Après Pays perdu (Pocket) ou La Première Pierre (Folio), le grand pourfendeur de la littérature autofictive poursuit son œuvre autobiographique dans ce road trip à la française où se mêlent, dans un joyeux méli-mélo, souvenirs d’enfance, aventures rocambolesques et pure érudition.

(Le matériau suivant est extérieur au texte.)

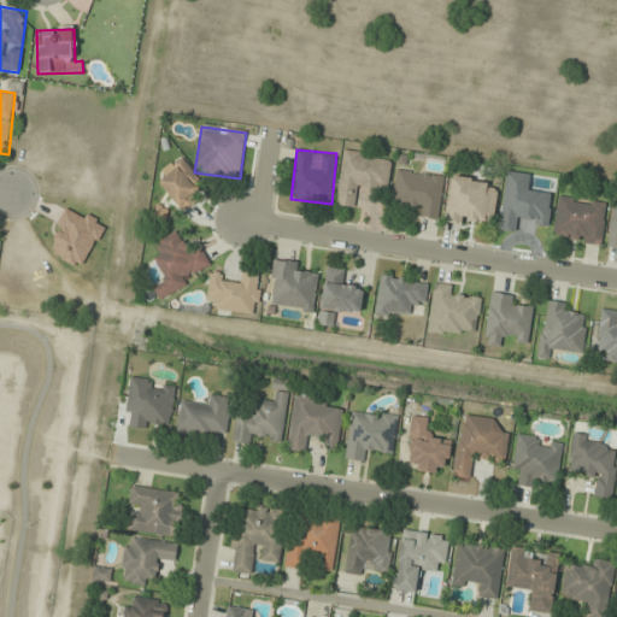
[(338,206),(359,209),(362,187),(389,191),(392,156),(342,151),(338,206)]
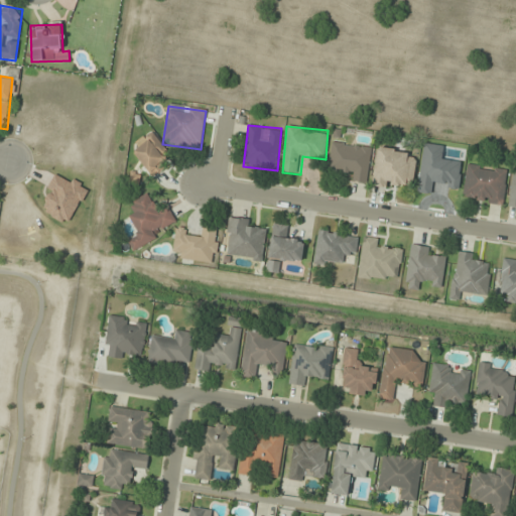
[(154,177),(169,162),(162,155),(168,149),(150,131),(130,152),(154,177)]
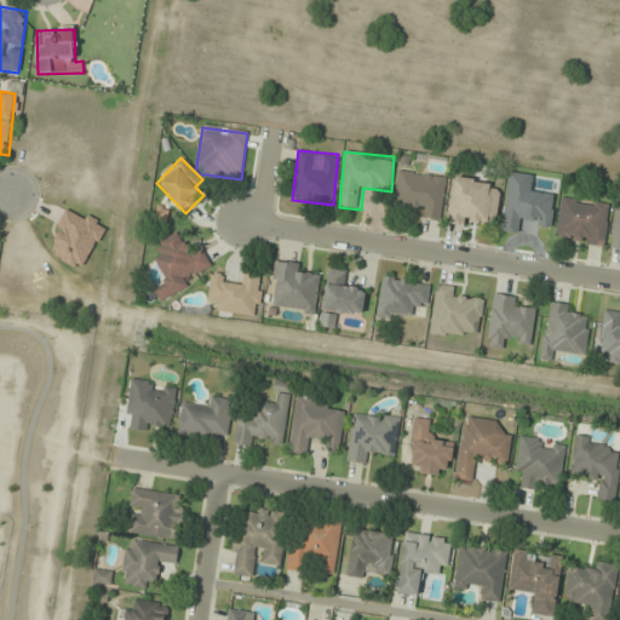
[(418,218),(442,220),(447,176),(399,170),(395,202),(419,206),(418,218)]
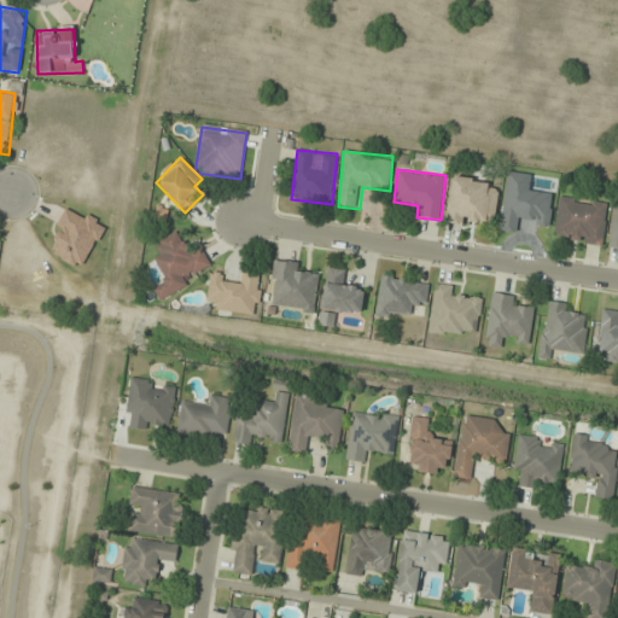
[(499,182),(450,178),(445,222),(494,227),(499,182)]
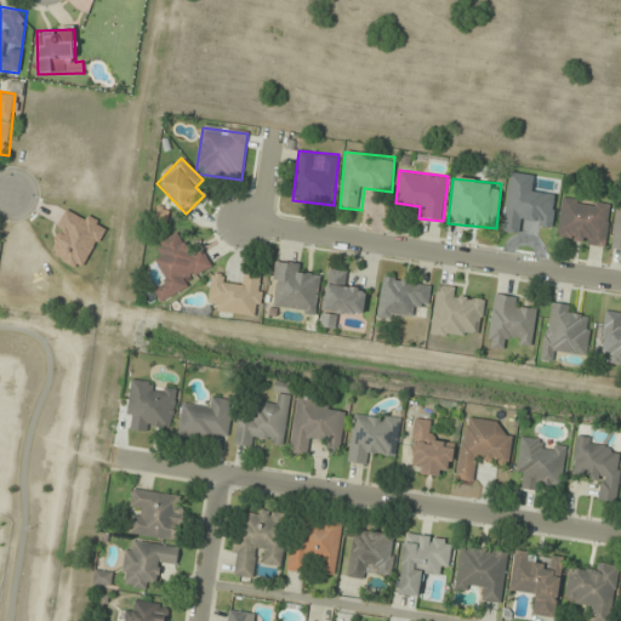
[(556,240),(605,246),(611,204),(562,198),(556,240)]
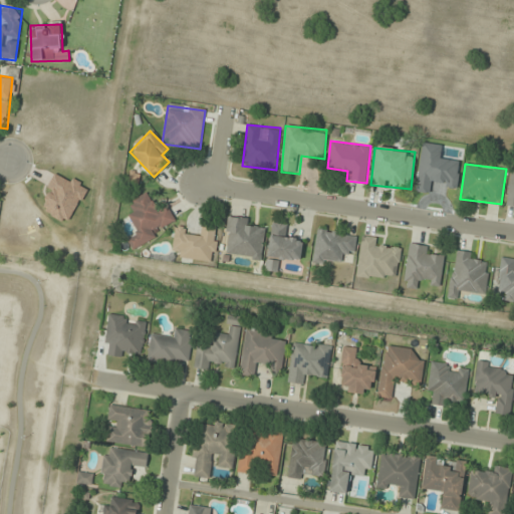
[(178,225),(169,206),(158,212),(148,192),(130,202),(135,211),(127,215),(139,235),(127,241),(132,248),(178,225)]
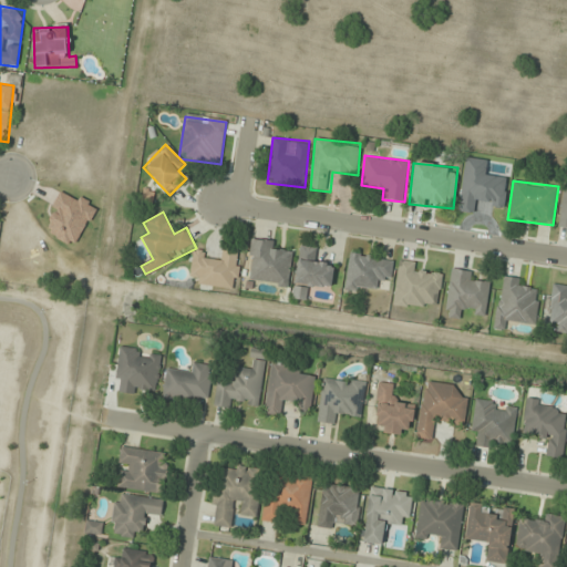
[(274,241),(251,239),(247,281),(289,286),(292,254),(272,251),(274,241)]
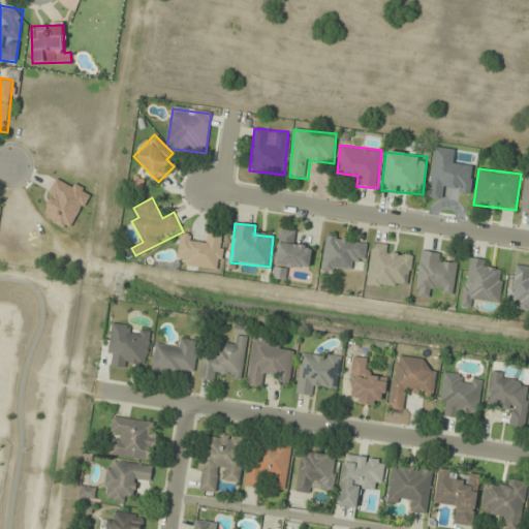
[(309,271),(312,245),(292,242),(293,229),(280,228),(276,267),(309,271)]
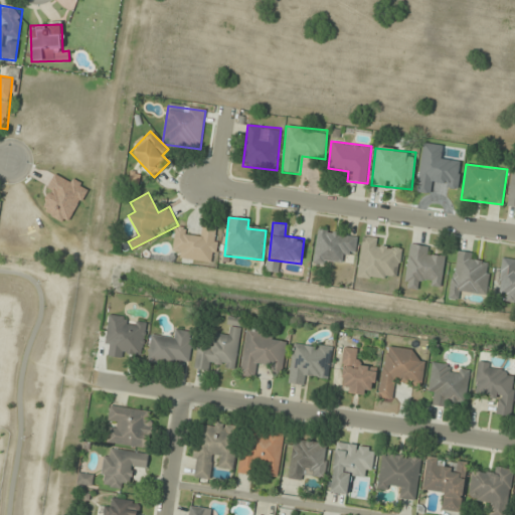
[(201,233),(174,230),(172,249),(181,250),(180,261),(215,264),(219,226),(202,224),(201,233)]
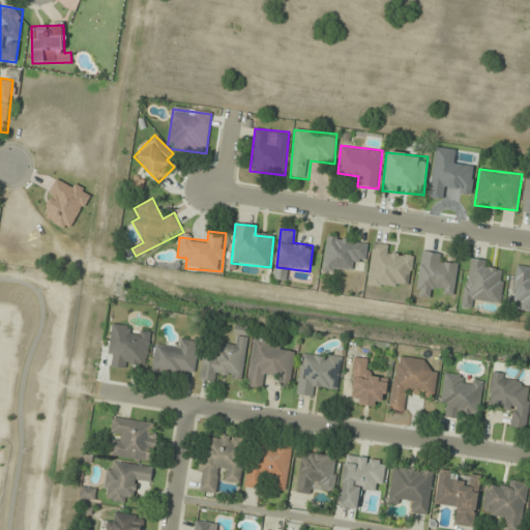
[(365,265),(369,242),(326,236),(322,270),(352,274),(354,263),(365,265)]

Le narrateur, à la mort de sa peau de vache de grand-mère (radine, méchante, petit-bourgeois et j’en passe) se voit confier par sa maman la pénible tâche de convoyer un immonde canapé verdâtre (et ses deux fauteuils) jusqu’à la maison familiale de Lussaud, Cantal. Contre son gré bien sûr. C’est en compagnie de son frère et de sa belle-sœur, dans une camionnette de location, que s’engage le périlleux voyage. Partir ainsi avec un divan, si moche soit-il, c’est s’exposer à des digressions mémorielles aux possibles relents freudiens. C’est sans compter sur le penchant lourdement potache des deux frères qui vont faire assaut de souvenirs plus désopilants les uns que les autres (et pas toujours d’un goût exquis). On apprendra donc quasiment tout sur les risques encourus à se promener dans Londres en marinière (corrélé à celui de toujours nier la possibilité qu’un cliché, même éculé, puisse s’avérer exact) ; tout aussi sur les dangers probables à se promener au Guatemala avec trop d’argent et trop de haschich (pour le coup on s’en doutait un peu), ou à baguenauder en plein Himalaya sans toile de tente, par exemple. Il balance tout à trac avec un sens de l’à-propos et une bonne humeur désarmants les péripéties plus ou moins glorieuses de son passé, sa relation conflictuelle avec l’autorité, la difficile construction de soi, entre une mère secrètement ravie d’avoir engendré des petits démons et un père qui est la douceur incarnée. Pierre Jourde joue avec la géographie, la temporalité, s’en donne à cœur joie sur les anecdotes historiques et personnelles dans une joute permanente avec son auditoire. Il mène en bateau ivre sa mémoire et ses coq-à-l’âne avec une maîtrise syntaxique à faire rougir de jalousie le plus exubérant des grammairiens. Bref, un pur moment de bonheur littéraire.